Asian countries suffered badly during that time because the International Monetary Fund’s standard prescription was austerity and increased interest rates to attract funds in. But with the currency so volatile, interest rates would have been too high to stem the bleeding and would have driven the economies even further down.
Contrast that with the US handling of the subprime crisis, which was to basically reflate the economy by printing more money and reducing the interest rates to practically zero in the hope of reviving the economy.
Europe will eventually solve its problems and it is not likely to be austerity because that won’t do it. You need economic activity. Devaluation may be one option but the problem is the European Union is not a single nation although it has a single currency. Why should the Germans pay for the excesses of the Greeks, go the arguments.

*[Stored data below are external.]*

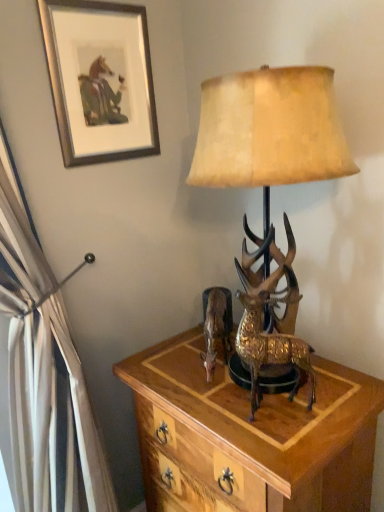
Question: Based on their positions, is gold textured deer at center located to the left or right of silver metallic picture frame at upper left?

Choices:
 (A) right
 (B) left

Answer: (A)

Question: Do you think gold textured deer at center is within silver metallic picture frame at upper left, or outside of it?

Choices:
 (A) outside
 (B) inside

Answer: (A)

Question: Estimate the real-world distances between objects in this image. Which object is closer to the wooden nightstand at center?

Choices:
 (A) gold textured deer at center
 (B) gold textured deer at center
 (C) metallic gold reindeer at center
 (D) silver metallic picture frame at upper left

Answer: (B)

Question: Which is nearer to the wooden nightstand at center?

But the worrying thing as far as Asia is concerned is that rating agencies have taken out their pens (or laptops to be more accurate) and are recalculating the risks in Asia following slower growth in China and India. And they are using that dreaded, dirty word called contagion. Watch out!
They say the problem in Europe will affect Asia. The relevant question however is this: How much will it affect Asia. How much are Asian countries dependent on Europe for their exports? And if the Asian countries rode out the downturn in the US without too much problem, why can’t they do the same with Europe as it turns down before it recovers?
What Asia needs to do is to organise itself so that contagion does not happen. Asia needs to recognise that it is the area of largest growth in the world. It’s where things are happening and it is where Asia itself should put its money.
There is now enough money in Asia. Any attack on Asia financially, which is not warranted by the fundamentals and which may be engineered by those interested in making quick gains using contagion as the excuse, can be blunted by the proper coordinated use of this money and the willingness to stand together under attack.
In financial terms, that means making available enough money to affected Asian countries to counter any effects of induced contagion.
In the longer term, Asia needs to have more confidence in itself and put its money back here and enjoy the growth that is taking place. If it does that it may well kill contagion for many years to come.